Friday, May 17, 2013

Big Fish of Fish Story

The  NYC art world is responding to the bigness of two male artists making big & irrelevant artworks: Paul McCarthy and Jeff Koons dueling for attention. Of the 2, McCarthy is arguably a better artist. Both sell their works for many millions of dollars. The three galleries/ gallerists showing them, Hauser & Wirth, David Zwirner and Larry Gagosian sell to very big collectors, some of whom are using art to launder money. The art often gets stored in a warehouse as one more commodities investment without further aesthetic discussion.
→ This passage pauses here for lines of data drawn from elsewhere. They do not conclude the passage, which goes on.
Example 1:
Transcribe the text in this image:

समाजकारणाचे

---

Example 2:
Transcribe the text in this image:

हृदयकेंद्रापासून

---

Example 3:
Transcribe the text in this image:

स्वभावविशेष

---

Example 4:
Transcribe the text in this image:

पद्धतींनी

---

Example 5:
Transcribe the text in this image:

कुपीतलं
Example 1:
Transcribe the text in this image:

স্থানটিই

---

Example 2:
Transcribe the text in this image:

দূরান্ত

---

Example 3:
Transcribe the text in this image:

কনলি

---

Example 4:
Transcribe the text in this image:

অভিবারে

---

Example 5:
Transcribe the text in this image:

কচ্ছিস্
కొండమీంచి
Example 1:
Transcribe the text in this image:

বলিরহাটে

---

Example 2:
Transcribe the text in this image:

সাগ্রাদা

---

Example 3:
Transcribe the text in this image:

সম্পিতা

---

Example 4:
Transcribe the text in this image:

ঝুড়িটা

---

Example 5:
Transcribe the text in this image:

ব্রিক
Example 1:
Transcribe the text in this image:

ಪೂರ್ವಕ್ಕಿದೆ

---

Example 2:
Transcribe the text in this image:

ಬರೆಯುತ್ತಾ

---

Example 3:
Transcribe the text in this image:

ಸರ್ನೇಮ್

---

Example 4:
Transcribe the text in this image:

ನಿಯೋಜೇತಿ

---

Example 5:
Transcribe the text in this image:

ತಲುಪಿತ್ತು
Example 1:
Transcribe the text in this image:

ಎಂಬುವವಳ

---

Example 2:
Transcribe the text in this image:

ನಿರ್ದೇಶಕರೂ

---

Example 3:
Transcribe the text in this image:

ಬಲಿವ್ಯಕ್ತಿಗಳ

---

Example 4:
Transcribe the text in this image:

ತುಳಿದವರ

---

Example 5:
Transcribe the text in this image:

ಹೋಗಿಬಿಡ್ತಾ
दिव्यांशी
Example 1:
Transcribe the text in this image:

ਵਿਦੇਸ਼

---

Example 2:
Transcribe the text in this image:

What is "big" art in today's world? What are big ideas? I humbly submit that the biggest idea may be to simply stop doing what we have been doing: making many babies and consuming many planets to support all those extra people. The second big idea might be to put things back where we found them- like missing fish. Apparently, easier said than done.

So, what else's big? Perhaps, the enthusiasm and commitment and success I witnessed among the people I encountered in Memphis for a better environment,



Participatory map from playing the Anthropocene Game at Crosstown Arts, Memphis, TN.,  May 6, 2013
as part of Fish Story, Memphis for Memphis Social


Fish Story Memphis generated 80 blog posts on this website since November 2012, with 9 911 views; 1 room size installation at the Memphis College of Art, Memphis, TN.; 1 9.5'x 28' painting on paper, almost 100 paper cut-outs of individual fish from 16 freshwater North American species; 7 13"x19" encaustic paintings on google map prints of the tributaries; 3 video tapes- 1 from a Pecha Kucha at Crosstown Arts Gallery in Memphis, TN. December 2012, 1 of a participatory mapping exercize after playing the Anthropocene Game at Crosstown Arts Gallery in May 2013 and 1 of a webcast between NYC, Memphis and Greece connecting river dots to radioactivity and fracking May 11,2013 ; 1 participatory map of what causes and cures environemntal degration; about 50 photographs of fish habitat and ecosystems taken on site in Memphis and on the Wolf River; 15 assessment evaluations and 1 hand-out, all to establish a basis to say that our world needs to pay attention to the story fish tell and pull together to save our common environment MORE than we need to extract energy to keep on the way we've been keeping on. That basis for change is the big fish I'm trying to land. I came away from Memphis happy to know that so many others are fishing in this new way.